The Queen of Hardanger
The elegant S/J Mathilde is well worth a visit! On board this proud queen of the sea, you get to meet the captain who knows everything there is to know about this venerable wooden vessel. If you set sail in her, a multitude of experiences await you. When the crew, including you, hoists all the sails, you can enjoy the view of the mainsail, three staysails, two square sails, two ’snipper’ sails, and one topsail – all made from natural fibres.
If the conditions are right, you will feel how the wind propels the 70-tonne vessel along at a speed of up to 11 knots.
Come and experience how great life at sea is in all kinds of weather!
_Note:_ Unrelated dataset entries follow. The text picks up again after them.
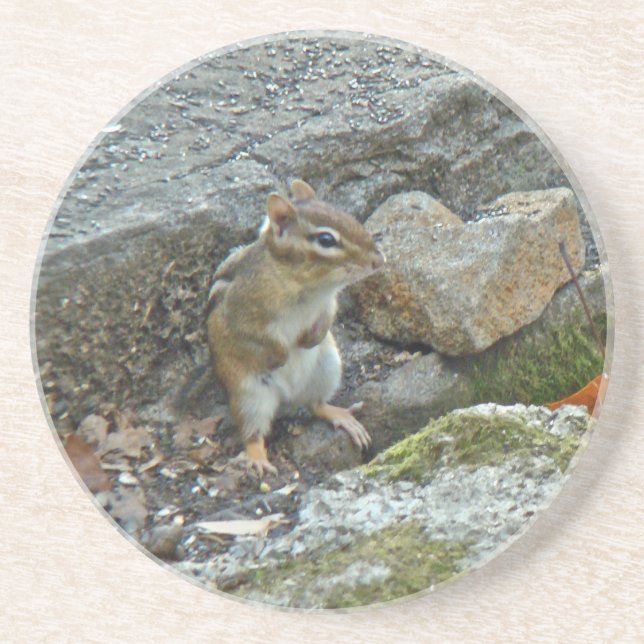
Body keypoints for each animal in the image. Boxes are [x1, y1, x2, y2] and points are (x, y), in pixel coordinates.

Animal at [205, 179, 385, 476]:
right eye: (326, 240)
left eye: (348, 216)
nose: (379, 261)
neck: (308, 287)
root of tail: (287, 399)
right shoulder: (241, 312)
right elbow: (256, 336)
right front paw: (281, 355)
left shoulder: (328, 302)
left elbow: (327, 317)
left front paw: (310, 339)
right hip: (249, 394)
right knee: (253, 432)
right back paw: (257, 458)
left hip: (327, 367)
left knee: (316, 405)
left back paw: (342, 416)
Summer and school camp trips
Mathilde has a busy schedule, particularly during the summer months. She takes families, groups of friends, young people and boatmen on trips, organises trips that are open for everyone and takes people on coastal safaris. Whatever you preference, there is a trip to suit everyone. For 12 weeks in the spring and summer, Mathilde sets sail with school classes. These trips give the children a real experience of coastal culture. One of our mottos is ‘A sailing school camp on Mathilde does something to you and your class’. The pupils live together from Monday to Friday in a confined space, and are given lots of exciting challenges. Others choose shorter trips. Schools from e.g. Alvdal, Oslo and Gudbrandsdalen are regulars. The pupils look forward to setting sail on Mathilde!
For four weeks in early spring, Mathilde organises museum trips. Some trips are for school pupils, while others are cultural events that are open to the public. We collaborate with the cultural sector, cultural event organisers and other museums to create an interesting and varied programme. The county musicians in Hordaland, among others, have run a number of programmes on board. We sometimes also travel outside the county. When we do, we cooperate with the local cultural sector in the area.
S/J Mathilde was built by Ole H. Nerhus in Kvinnherad, and was launched in 1884. The new vessel, which was owned by the Nerhus family, was put into operation in ‘nordlandsfarten’, with the crew travelling to Lofoten and Finnmark to buy cod. The fish was salted, dried and then sold in Bergen and Kristiansund. In 1889, the boat was purchased by a cooperative society in Jondal, which continued to send her north. In 1918, Mathilde was sold to an owner up north in Svolvær, and then on to Anders Jensen in Lunderøy in Helgeland. The boat went on to have several owners in Nordland, before she was sold to Erik Rolfsen in Kristiansund in 1938, who, among other things, lived on the boat.
Following a spell in Ålesund, Mathilde was sold to an owner in Mosterhamn in Hordaland in 1950, where her name was changed to Kari Louise. In 1968, Kari Louise again headed north. Her new owner Leif Andorsen in Svolvær built a new wheel house and installed a 240-horsepower GM engine. She was again sold in 1977, this time to Per Angell from Herøy in Helgeland. After he called it a day in 1982, Kari Louise was put up for forced sale, and she was purchased in 1984 by the newly-established Hardangerjakt foundation in Norheimsund. Mathilde was repaired and restored as a sailing vessel from 1984 to 1989, and was in many ways the focal point of the establishment of Hardanger Maritime Centre. When the restoration of Mathilde was completed in 1989, she was put into all-year operation on a programme of summer trips, school camp trips and museum trips.